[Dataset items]
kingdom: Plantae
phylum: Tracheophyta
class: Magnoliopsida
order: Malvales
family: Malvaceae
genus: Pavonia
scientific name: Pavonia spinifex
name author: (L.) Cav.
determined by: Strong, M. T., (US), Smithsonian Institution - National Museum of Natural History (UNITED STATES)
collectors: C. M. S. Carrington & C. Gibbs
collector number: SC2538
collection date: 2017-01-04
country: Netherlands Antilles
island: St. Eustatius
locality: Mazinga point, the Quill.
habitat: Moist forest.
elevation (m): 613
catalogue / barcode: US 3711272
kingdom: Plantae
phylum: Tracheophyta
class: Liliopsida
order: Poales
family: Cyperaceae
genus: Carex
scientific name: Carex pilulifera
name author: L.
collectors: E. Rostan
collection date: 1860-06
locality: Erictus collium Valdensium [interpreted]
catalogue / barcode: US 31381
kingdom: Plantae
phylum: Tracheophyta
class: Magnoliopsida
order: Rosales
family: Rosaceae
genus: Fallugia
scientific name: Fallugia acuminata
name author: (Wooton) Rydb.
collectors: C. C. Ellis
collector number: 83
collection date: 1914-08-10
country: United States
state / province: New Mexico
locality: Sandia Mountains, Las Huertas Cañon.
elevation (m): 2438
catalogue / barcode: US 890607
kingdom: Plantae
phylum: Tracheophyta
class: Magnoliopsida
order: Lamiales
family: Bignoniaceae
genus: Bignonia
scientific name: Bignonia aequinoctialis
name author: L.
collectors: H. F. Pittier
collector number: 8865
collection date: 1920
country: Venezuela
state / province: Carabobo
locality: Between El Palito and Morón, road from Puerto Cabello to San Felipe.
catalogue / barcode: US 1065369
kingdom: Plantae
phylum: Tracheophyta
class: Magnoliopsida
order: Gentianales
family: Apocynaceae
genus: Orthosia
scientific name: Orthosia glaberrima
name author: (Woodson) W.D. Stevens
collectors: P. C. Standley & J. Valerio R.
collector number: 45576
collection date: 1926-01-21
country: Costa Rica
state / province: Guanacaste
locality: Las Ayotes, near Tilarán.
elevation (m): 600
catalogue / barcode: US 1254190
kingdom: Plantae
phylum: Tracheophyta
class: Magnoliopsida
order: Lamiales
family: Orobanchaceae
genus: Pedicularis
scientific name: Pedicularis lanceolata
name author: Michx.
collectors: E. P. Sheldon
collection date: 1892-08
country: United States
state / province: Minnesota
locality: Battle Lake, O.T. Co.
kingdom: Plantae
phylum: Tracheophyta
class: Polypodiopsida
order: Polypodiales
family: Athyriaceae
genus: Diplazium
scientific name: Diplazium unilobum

# Set problem:
List every line of the records that contains the string "collectors".

# Response below:
collectors: C. M. S. Carrington & C. Gibbs
collectors: E. Rostan
collectors: C. C. Ellis
collectors: H. F. Pittier
collectors: P. C. Standley & J. Valerio R.
collectors: E. P. Sheldon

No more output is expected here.